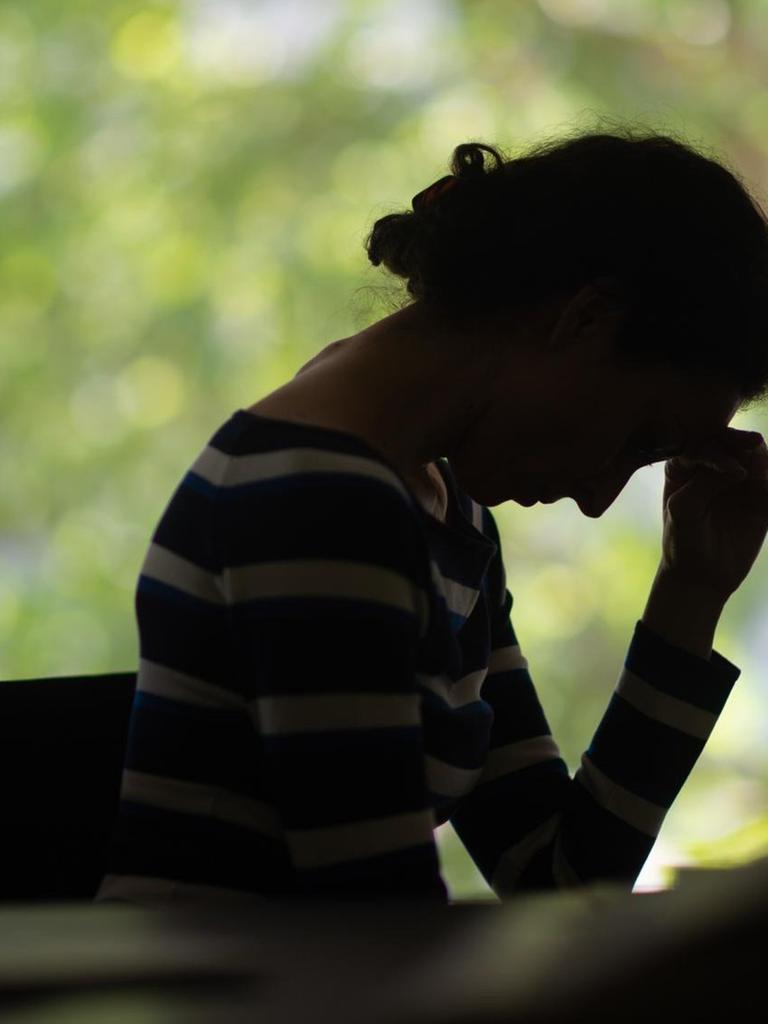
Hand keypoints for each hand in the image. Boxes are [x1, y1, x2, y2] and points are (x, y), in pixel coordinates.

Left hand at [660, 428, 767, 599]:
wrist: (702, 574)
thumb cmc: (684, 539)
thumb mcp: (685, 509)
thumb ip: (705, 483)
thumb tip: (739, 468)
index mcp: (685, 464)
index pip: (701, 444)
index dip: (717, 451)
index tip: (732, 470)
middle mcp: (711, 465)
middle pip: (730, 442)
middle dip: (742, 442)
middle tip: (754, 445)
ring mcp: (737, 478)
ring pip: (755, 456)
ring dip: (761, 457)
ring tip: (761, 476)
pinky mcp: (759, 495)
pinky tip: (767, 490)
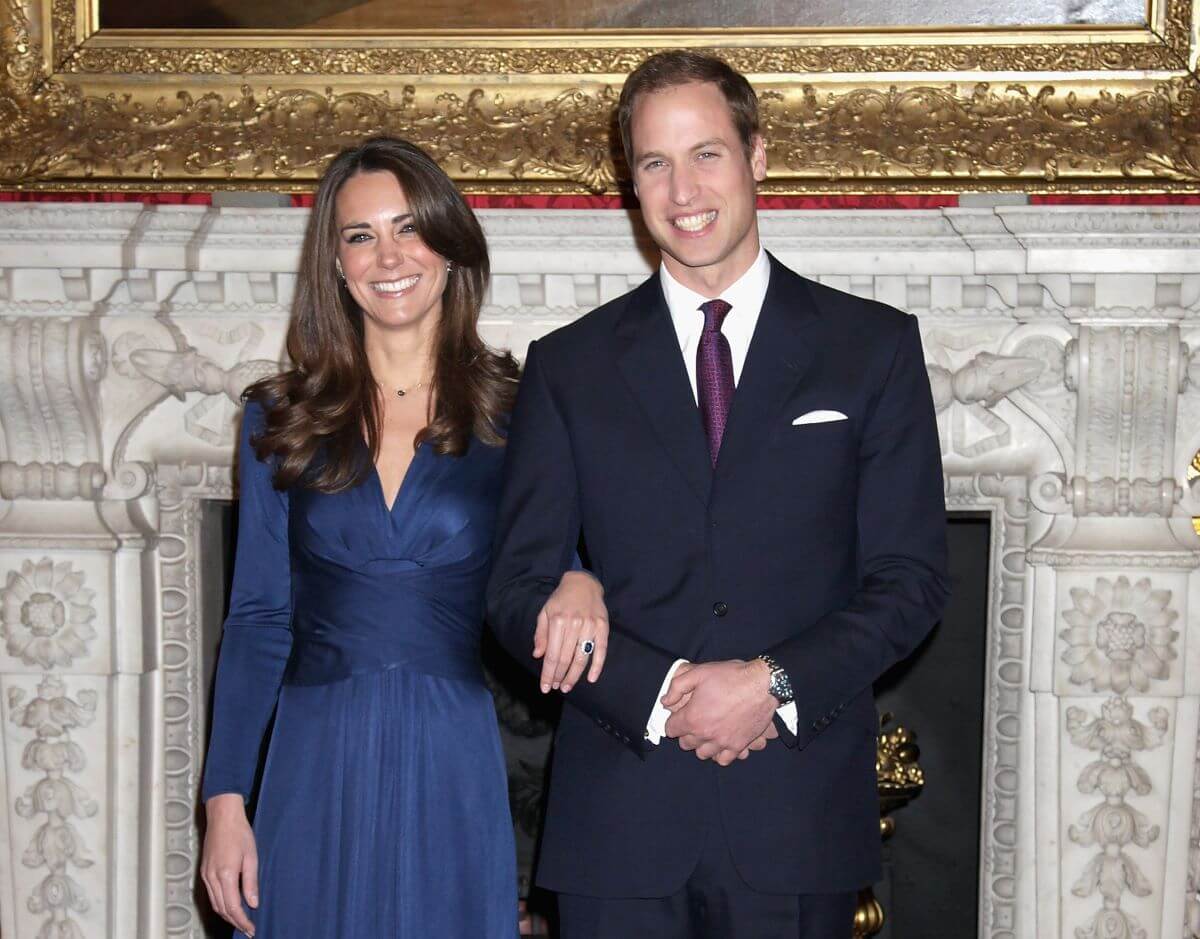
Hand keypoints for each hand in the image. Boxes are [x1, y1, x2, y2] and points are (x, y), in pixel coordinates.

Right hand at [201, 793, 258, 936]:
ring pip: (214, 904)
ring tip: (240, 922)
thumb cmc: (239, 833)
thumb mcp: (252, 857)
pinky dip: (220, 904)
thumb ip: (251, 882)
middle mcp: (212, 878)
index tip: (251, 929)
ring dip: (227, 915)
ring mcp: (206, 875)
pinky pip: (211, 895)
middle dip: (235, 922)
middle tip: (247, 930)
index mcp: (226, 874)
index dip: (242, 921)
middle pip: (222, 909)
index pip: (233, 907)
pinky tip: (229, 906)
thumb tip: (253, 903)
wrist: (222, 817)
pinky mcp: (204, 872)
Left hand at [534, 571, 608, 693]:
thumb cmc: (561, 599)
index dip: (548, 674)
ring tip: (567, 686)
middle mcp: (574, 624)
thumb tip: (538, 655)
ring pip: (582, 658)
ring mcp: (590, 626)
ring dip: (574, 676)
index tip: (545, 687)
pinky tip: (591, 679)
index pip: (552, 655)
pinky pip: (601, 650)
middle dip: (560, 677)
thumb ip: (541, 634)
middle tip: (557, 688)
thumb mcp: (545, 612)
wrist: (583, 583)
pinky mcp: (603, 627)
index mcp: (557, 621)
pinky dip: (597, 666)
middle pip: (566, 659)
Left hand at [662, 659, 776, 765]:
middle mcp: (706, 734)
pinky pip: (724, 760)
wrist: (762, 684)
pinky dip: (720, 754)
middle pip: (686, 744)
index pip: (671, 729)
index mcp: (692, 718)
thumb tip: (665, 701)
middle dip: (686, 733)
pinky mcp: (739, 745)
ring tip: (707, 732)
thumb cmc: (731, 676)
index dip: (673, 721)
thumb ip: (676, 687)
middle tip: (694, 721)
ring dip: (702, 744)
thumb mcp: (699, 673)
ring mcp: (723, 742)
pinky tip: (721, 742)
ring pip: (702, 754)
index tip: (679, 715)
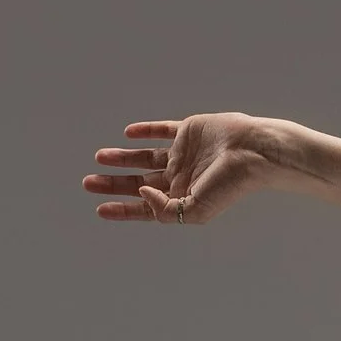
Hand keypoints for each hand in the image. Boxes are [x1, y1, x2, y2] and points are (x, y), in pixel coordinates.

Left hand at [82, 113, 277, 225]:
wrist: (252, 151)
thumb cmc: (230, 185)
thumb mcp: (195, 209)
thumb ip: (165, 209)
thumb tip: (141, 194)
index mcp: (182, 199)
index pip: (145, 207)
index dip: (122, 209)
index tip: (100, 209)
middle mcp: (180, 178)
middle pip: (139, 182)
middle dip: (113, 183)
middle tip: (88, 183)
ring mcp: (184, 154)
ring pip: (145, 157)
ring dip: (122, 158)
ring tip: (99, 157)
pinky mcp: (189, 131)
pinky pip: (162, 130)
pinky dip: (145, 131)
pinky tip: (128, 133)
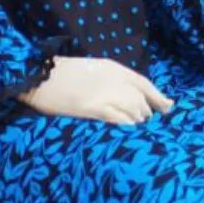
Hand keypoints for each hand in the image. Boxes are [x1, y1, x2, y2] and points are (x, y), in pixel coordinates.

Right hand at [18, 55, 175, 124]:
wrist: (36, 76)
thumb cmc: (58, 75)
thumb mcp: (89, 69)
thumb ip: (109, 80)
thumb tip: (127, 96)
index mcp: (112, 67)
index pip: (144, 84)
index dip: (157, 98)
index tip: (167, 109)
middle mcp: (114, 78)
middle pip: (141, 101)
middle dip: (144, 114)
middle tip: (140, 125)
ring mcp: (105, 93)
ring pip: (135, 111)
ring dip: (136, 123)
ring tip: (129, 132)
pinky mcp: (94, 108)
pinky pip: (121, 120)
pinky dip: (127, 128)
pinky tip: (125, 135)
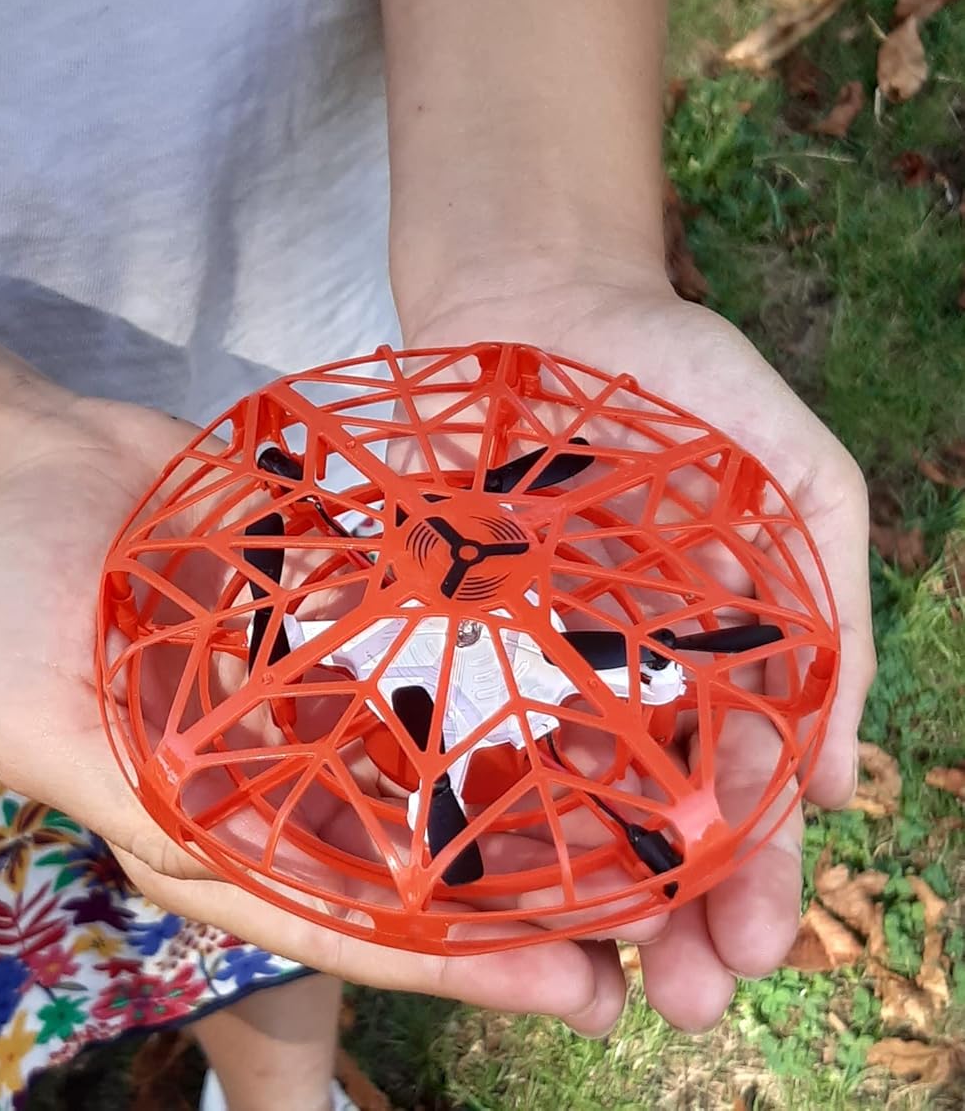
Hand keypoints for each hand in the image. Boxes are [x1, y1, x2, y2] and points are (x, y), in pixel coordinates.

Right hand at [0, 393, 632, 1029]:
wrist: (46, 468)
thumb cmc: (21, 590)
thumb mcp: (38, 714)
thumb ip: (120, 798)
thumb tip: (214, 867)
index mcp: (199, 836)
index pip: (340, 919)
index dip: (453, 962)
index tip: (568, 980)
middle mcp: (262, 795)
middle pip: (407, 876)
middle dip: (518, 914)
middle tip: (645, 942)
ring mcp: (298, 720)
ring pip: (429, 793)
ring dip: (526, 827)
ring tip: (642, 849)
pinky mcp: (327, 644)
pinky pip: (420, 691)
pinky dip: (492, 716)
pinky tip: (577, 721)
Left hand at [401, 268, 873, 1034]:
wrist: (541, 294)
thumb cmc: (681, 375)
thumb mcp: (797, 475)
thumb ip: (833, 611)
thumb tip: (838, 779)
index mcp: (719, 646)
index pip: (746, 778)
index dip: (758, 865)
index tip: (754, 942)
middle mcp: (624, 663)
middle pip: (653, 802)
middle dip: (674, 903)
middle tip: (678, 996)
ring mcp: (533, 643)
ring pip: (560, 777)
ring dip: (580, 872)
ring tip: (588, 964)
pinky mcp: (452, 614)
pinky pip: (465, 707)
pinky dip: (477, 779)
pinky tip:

■ **Activity**
Only the lines that contain the string "Left" should be copied from the entries above.

■ **Answer**
Left hand at [660, 428, 767, 599]:
Left hand at [534, 571, 608, 693]:
Left hand at [662, 659, 776, 765]:
Left hand at [82, 113, 277, 225]:
Left hand at [401, 268, 873, 1034]:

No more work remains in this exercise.